START Data for this task

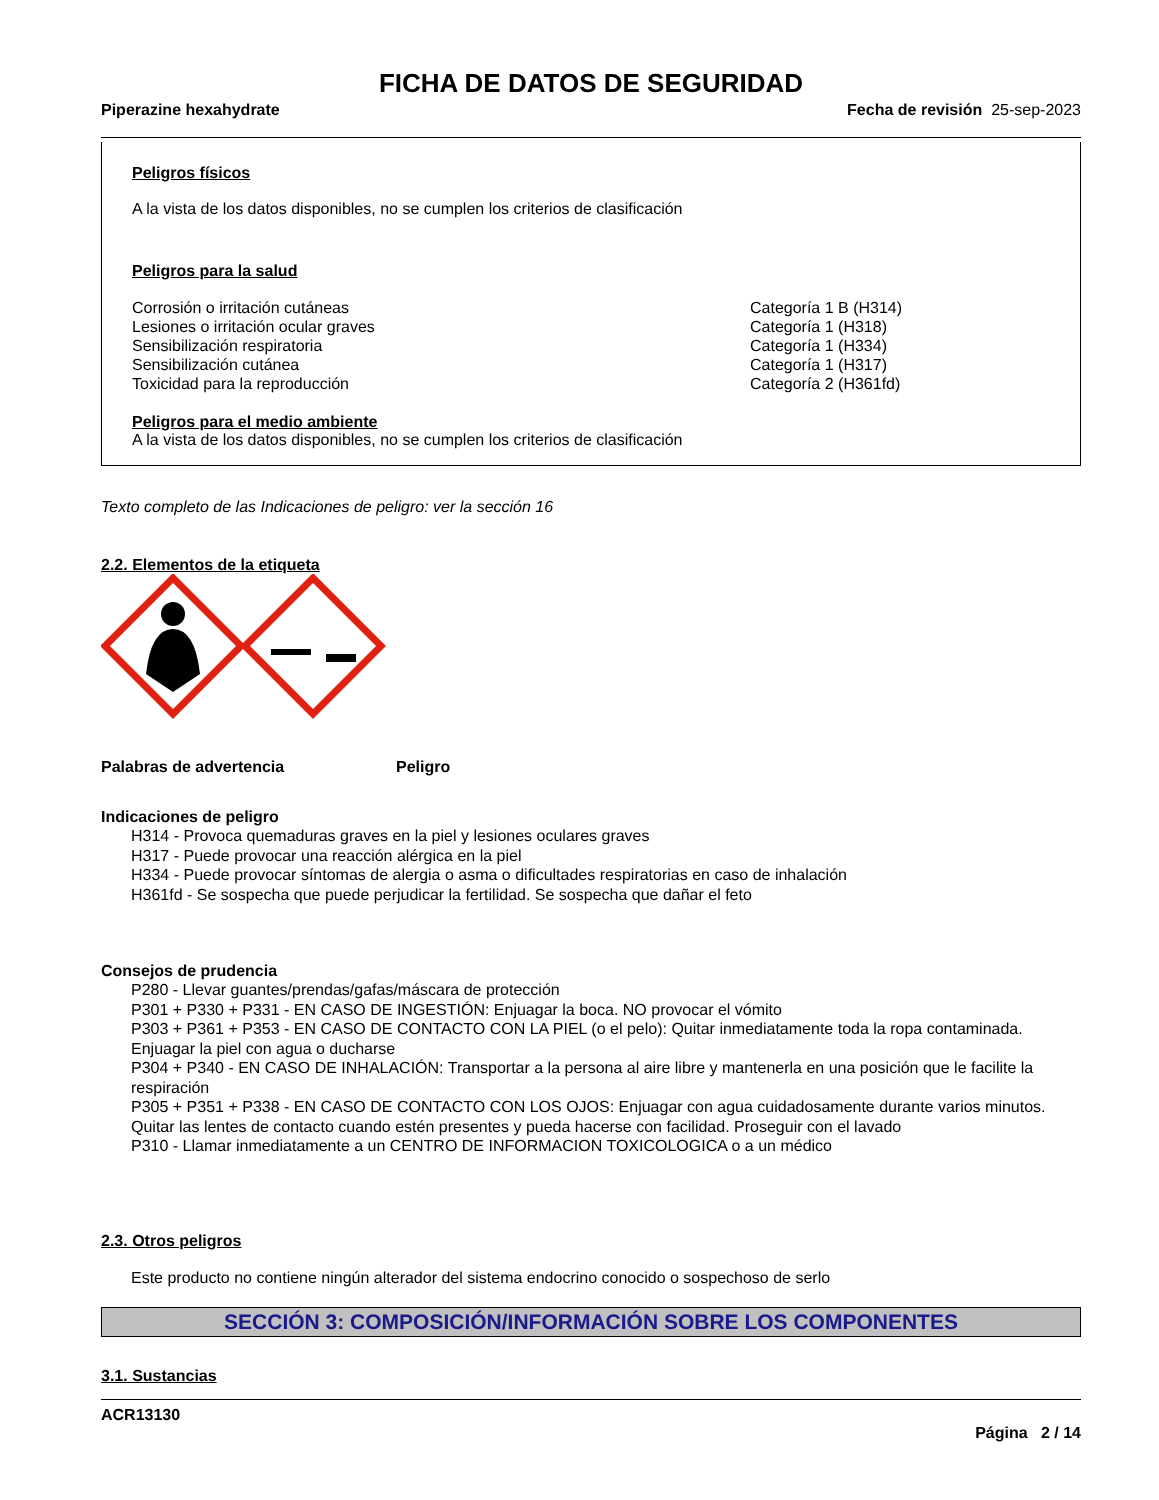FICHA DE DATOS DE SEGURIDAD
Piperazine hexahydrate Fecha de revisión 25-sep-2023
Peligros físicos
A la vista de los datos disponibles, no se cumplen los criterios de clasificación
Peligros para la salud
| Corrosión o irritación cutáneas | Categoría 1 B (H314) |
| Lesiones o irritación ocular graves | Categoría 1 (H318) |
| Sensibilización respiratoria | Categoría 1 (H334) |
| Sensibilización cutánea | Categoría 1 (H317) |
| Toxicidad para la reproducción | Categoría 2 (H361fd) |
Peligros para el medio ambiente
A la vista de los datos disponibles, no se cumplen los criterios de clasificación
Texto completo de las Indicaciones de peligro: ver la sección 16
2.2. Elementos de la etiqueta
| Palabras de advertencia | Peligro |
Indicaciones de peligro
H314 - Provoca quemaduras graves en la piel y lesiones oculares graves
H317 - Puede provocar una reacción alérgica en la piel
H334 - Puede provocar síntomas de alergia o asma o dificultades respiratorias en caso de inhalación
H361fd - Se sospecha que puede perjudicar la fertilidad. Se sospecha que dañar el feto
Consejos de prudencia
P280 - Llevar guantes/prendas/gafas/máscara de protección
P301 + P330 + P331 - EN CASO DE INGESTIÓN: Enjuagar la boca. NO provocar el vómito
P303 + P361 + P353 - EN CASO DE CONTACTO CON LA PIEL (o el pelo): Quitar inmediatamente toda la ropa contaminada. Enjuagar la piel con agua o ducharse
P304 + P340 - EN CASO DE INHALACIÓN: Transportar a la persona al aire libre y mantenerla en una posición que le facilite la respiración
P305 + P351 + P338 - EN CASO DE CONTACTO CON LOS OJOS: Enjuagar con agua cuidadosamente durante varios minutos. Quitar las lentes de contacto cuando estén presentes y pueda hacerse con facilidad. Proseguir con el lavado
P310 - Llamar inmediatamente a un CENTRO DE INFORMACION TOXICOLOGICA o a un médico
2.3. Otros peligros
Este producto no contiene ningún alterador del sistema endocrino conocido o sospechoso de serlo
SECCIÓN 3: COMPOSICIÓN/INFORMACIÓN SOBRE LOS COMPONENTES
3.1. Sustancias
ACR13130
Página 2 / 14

END Data for this task

Work instruction> Every line above carrying the word "inmediatamente" needs to be shown.

The answer>
P303 + P361 + P353 - EN CASO DE CONTACTO CON LA PIEL (o el pelo): Quitar inmediatamente toda la ropa contaminada. Enjuagar la piel con agua o ducharse
P310 - Llamar inmediatamente a un CENTRO DE INFORMACION TOXICOLOGICA o a un médico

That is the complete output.